| |
 | Posted by Timon Gehr in reply to Walter Bright | Permalink Reply |
|
Timon Gehr 
Posted in reply to Walter Bright
| On 5/4/25 18:49, Walter Bright wrote:
> On 5/3/2025 9:49 PM, Timon Gehr wrote:
>> For the record, even if my application would not run very sluggishly when compiled with DMD, in this particular case it does not matter how accurate the segfault location is as I am not getting any information in the first place.
>
> You suggested in another reply that I no experience debugging programs that do not have a tty attached. This is incorrect.
Well, I think the circumstances I described were more specific than only having no tty attached.
> When I've had programs "wink out" leaving no trail nor context behind, I add logging code. In particular, I add a line to the entry of key functions, something like `fprintf(log, "function name\n");` which appends to a log file. Examining the log file gives clues as to where the program was when it failed and a trail how it got there. I add more logging statements as needed to gradually close in to where the fault is.

▶ **TASKS TO CARRY OUT**:
(a) In the forum post, what line does Walter Bright add to the entry of key functions when a program fails without leaving a trail?
(b) Sum up the forum post in two sentences.

▶ **SUPPLIED DATA**:
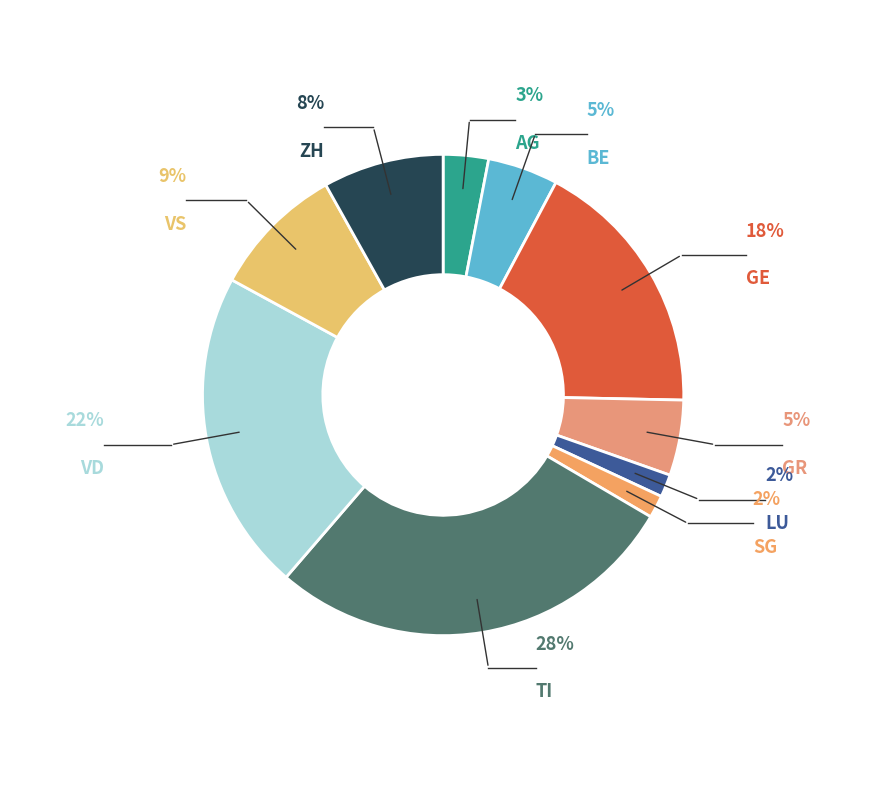

The 15 slice represents 1% of the pie. True or false?

False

▶ **SOLUTION LIST**:
(a) He adds a line such as `fprintf(log, "function name\n");`, which appends to a log file.

(b) Walter Bright rejects the suggestion that he lacks experience debugging programs with no tty attached, and Timon Gehr answers that the circumstances he described were more specific than that. Bright explains that when programs fail without a trail, he adds logging lines to the entry of key functions, examines the resulting log file for clues, and adds more logging statements to gradually close in on the fault.